Für unerläßlich halte ich die volle Integrierung der Priesterbruderschaft St. Pius X. Die verheißungsvolle Initiative Benedikts XVI. ist nicht zu einem Ende gekommen. Es ist zu hoffen, daß es dem neuen Papst gelingt, die Restitution herbeizuführen. Wir brauchen die Priester der Bruderschaft.

Kirchliche Umschau: Auf was müssen wir Katholiken uns vorbereiten?

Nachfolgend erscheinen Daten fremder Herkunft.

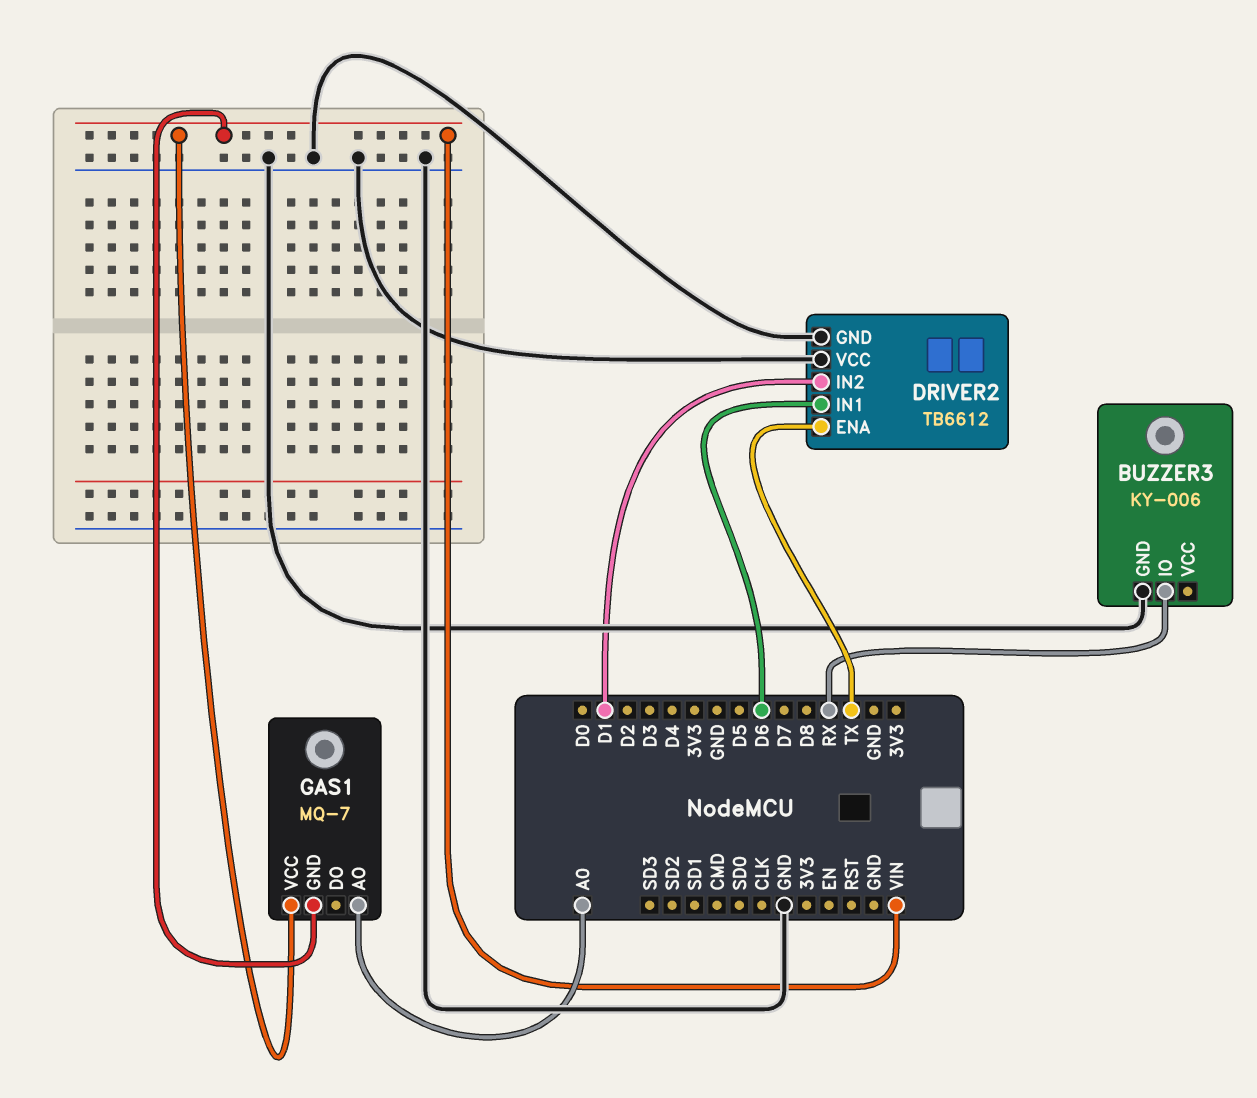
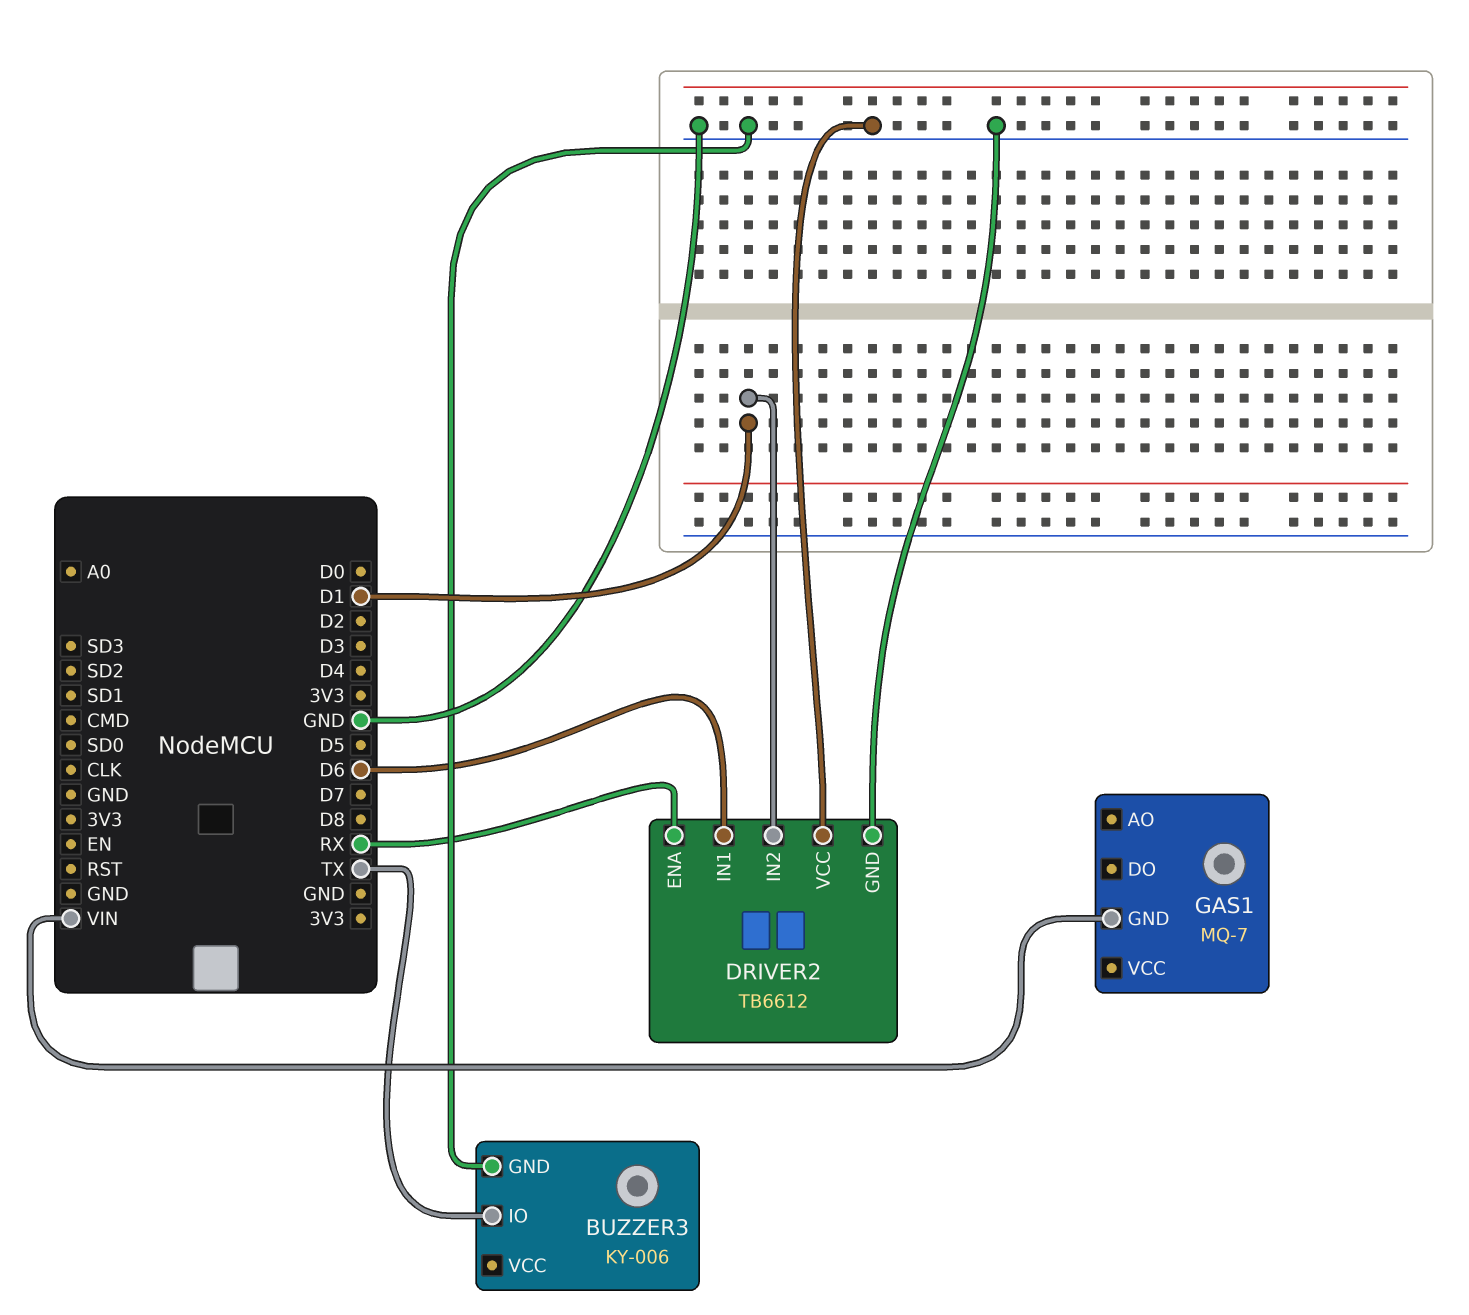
BUZZER3 pin IO: RX -> TX
DRIVER2 pin ENA: TX -> RX
GAS1 pin AO: A0 -> none
GAS1 pin VCC: VIN -> none

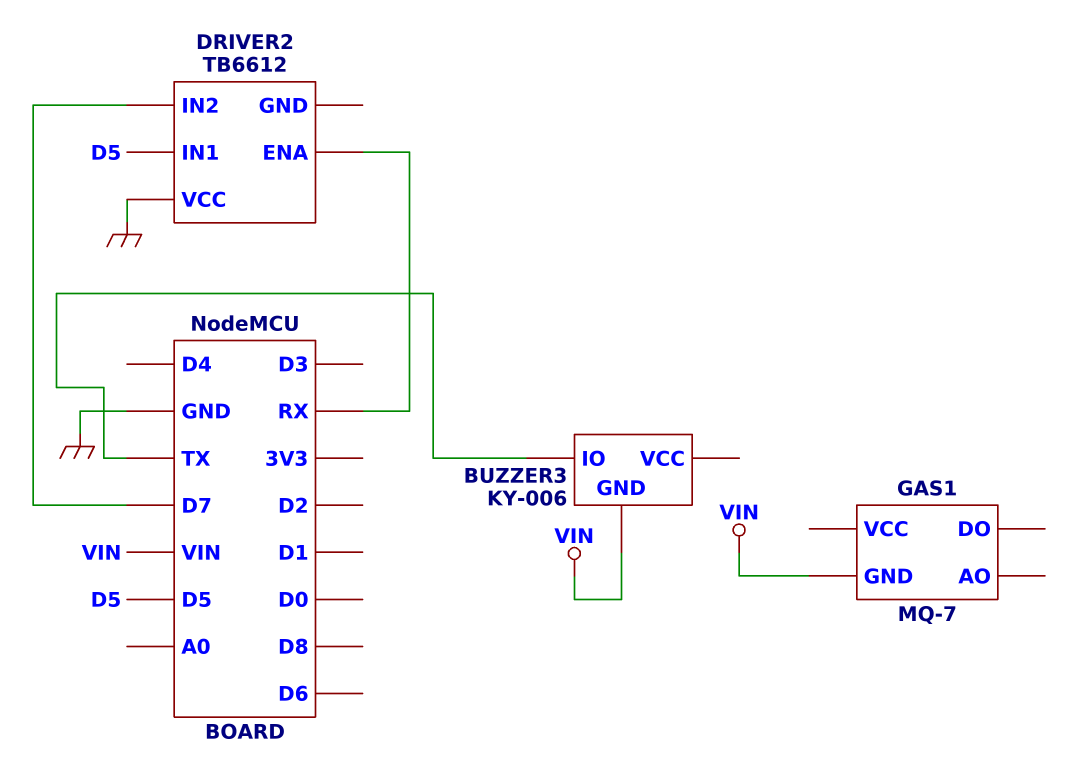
BUZZER3 pin GND: GND -> VIN
DRIVER2 pin GND: GND -> none
DRIVER2 pin IN1: D6 -> D5
DRIVER2 pin IN2: D1 -> D7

Prälat Georg May: Wir müssen uns vorbereiten, mit Gleichmut das anzunehmen, was nach Gottes Vorsehung sich aus dem Konklave ergeben wird. Unsere Treue zur Kirche darf nicht wanken, wie immer die Wahl ausgehen mag. Wir sind und bleiben in der Kirche nicht eines Menschen wegen, sondern nur Gottes wegen. Wir wissen nicht, wer aus dem Konklave als neuer Papst hervorgehen wird. Die Spekulationen der Medien und einzelner Persönlichkeiten sind müßig. Die große Mehrheit der Kardinäle dürfte bei der Abgabe ihrer Stimme an Gottes Willen und das Wohl der Kirche denken. Daß der eine oder andere nach Parteirücksichten wählt, kann nicht ausgeschlossen werden. Wir hoffen, daß Gott der Kirche ein Oberhaupt schenkt, das für diesen Dienst fähig und geeignet ist. Wir hoffen, daß der neue Papst die Zügel anzieht, die Benedikt XVI. in seiner Milde recht locker handhabte. Wir hoffen, daß es ihm gelingt, die fatale Lage der Kirche in weiten Teilen der Erde zu bessern. Es kann aber auch anders kommen. Ich halte es nicht für ausgeschlossen, daß der neue Papst Anpassung und Nachgeben als geeignet ansieht, der Krisensituation der Kirche zu begegnen. Wenn ich an die Mehrheit der deutschen Bischöfe denke, kann man nur besorgt sein, falls ihre Einstellung sich im Kardinalskollegium durchsetzen könnte. Aber wie immer die Papstwahl ausgehen mag: Ich kann mich schon seit langem nicht des Eindrucks erwehren, daß es einem Menschen nicht gelingen kann, die chaotischen Verhältnisse in weiten Teilen der Kirche zu überwinden. Ich fürchte, daß Gott selbst eingreifen muß, um seine Kirche oder den Rest, der dann übrigbleiben wird, zu retten. Wie und wann dies geschehen wird, ist seinem Ratschluß zu überlassen.

Kirchliche Umschau: Herzlichen Dank für Ihr Gespräch.

 

Das KU-Interview mit Prälat Prof. Dr. Georg May führte Jens Mersch in der Zeit der Sedisvakanz.